▶ [WHAT TO PRODUCE]
Rewrite the listing as a Markdown table with the columns "Row" and "Line," beginning with the line containing "Which has a" and continuing through the end of the listing. Give each line its own numbered row, and omit blank lines and pictures.

Excerpts from a dataset:
=== Begin Enclosure ===
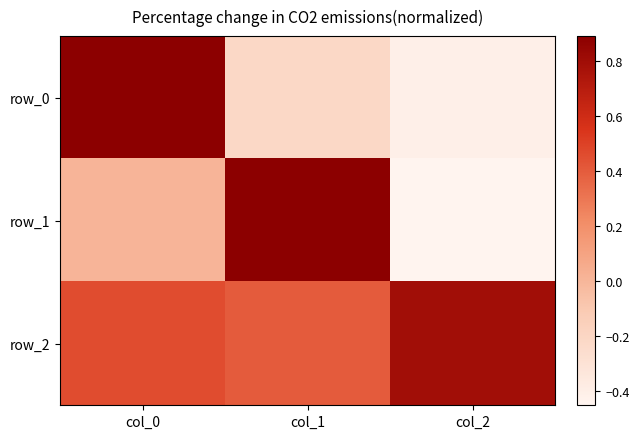

How many series are shown in this chart?

3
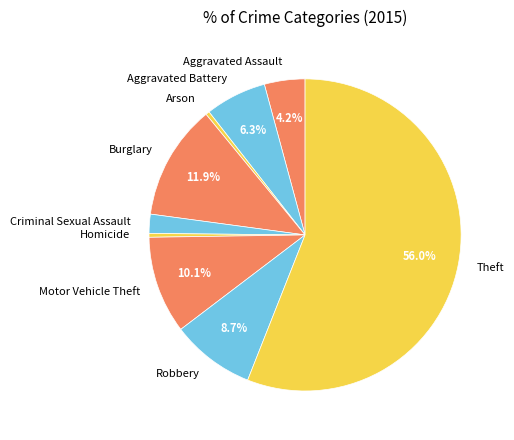

Which has a higher value, Criminal Sexual Assault or Burglary?

Burglary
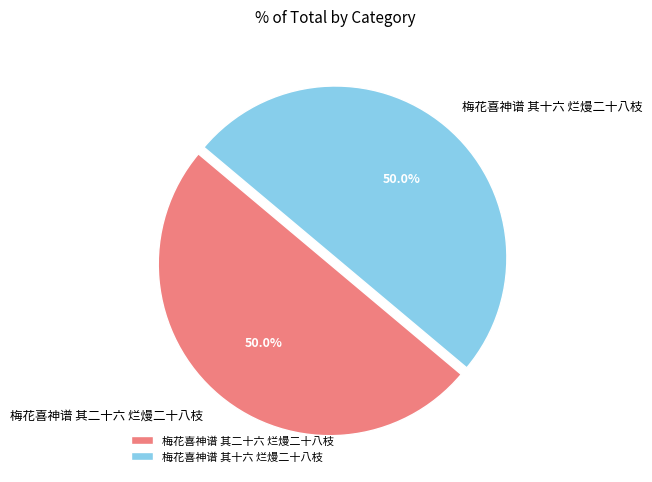

What portion of the pie excludes 梅花喜神谱 其二十六 烂熳二十八枝?

50.0%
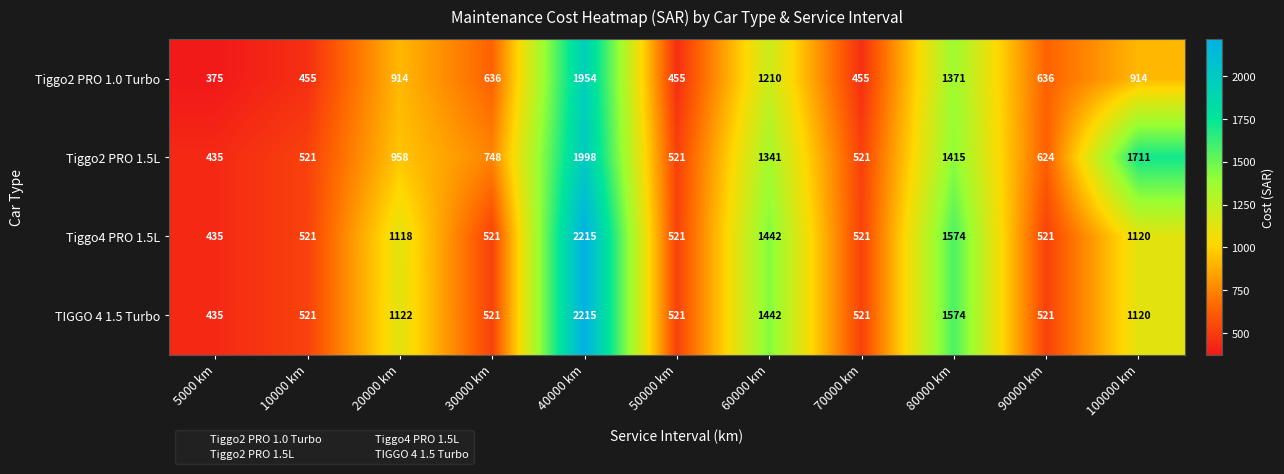

Is it true that TIGGO 4 1.5 Turbo equals 806 at 90000 km?

False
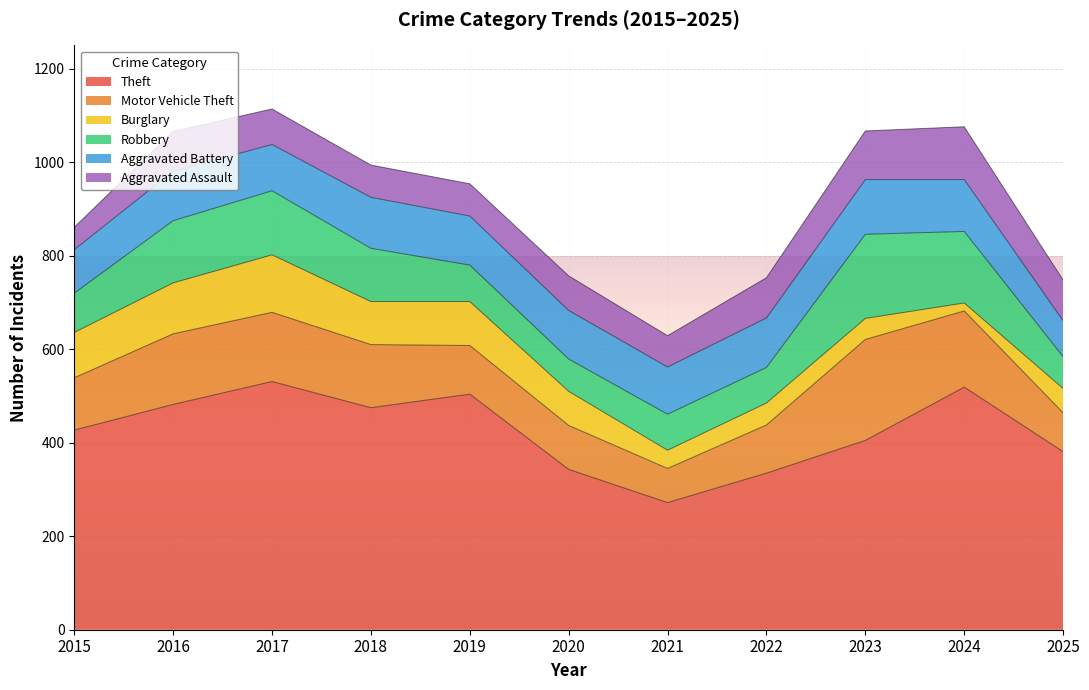

Is the value of Theft at 2020 greater than the value of Aggravated Assault at 2021?

Yes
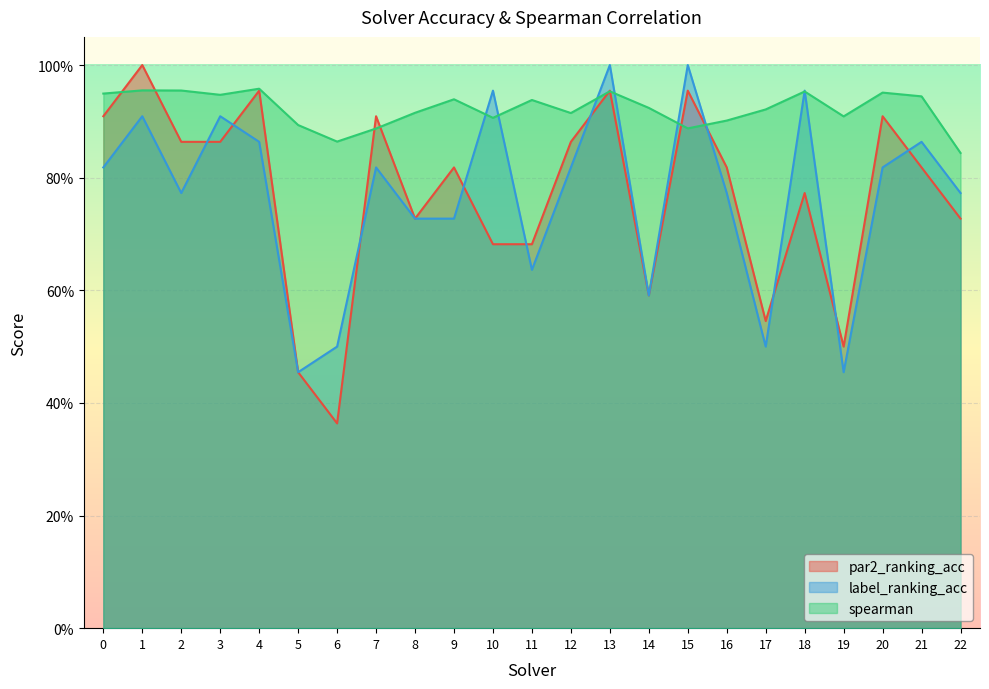

After their last crossing, which series has the higher values: label_ranking_acc or spearman?

spearman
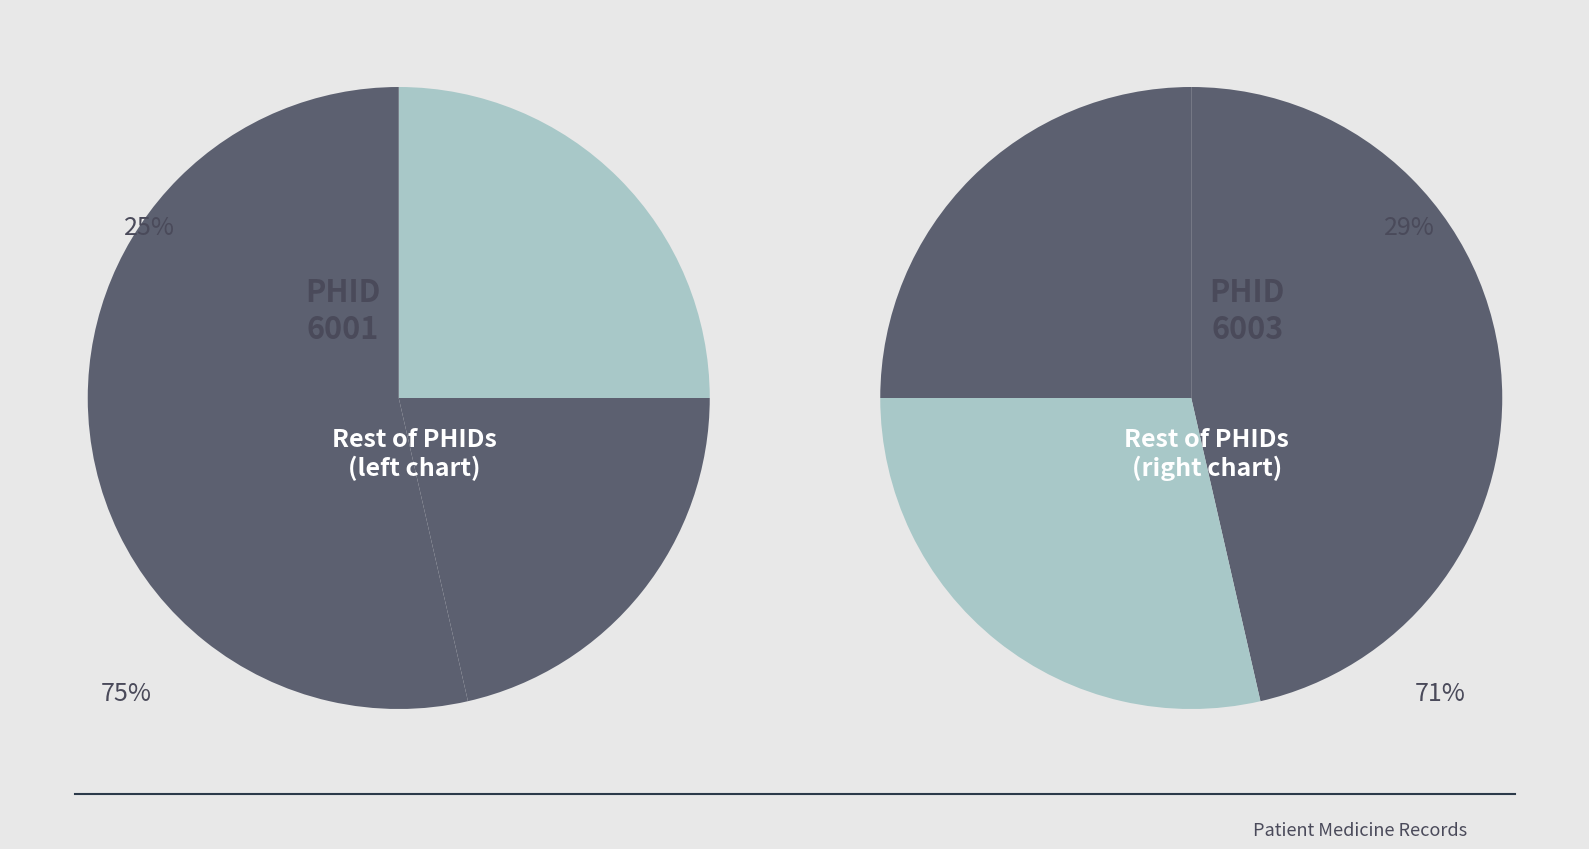

The 6003 slice represents 29% of the pie. True or false?

True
=== End Enclosure ===
▶ [THE COMPLETED TASK]
| Row | Line |
|---|---|
| 1 | Which has a higher value, Criminal Sexual Assault or Burglary? |
| 2 | Burglary |
| 3 | What portion of the pie excludes 梅花喜神谱 其二十六 烂熳二十八枝? |
| 4 | 50.0% |
| 5 | Is it true that TIGGO 4 1.5 Turbo equals 806 at 90000 km? |
| 6 | False |
| 7 | Is the value of Theft at 2020 greater than the value of Aggravated Assault at 2021? |
| 8 | Yes |
| 9 | After their last crossing, which series has the higher values: label_ranking_acc or spearman? |
| 10 | spearman |
| 11 | The 6003 slice represents 29% of the pie. True or false? |
| 12 | True |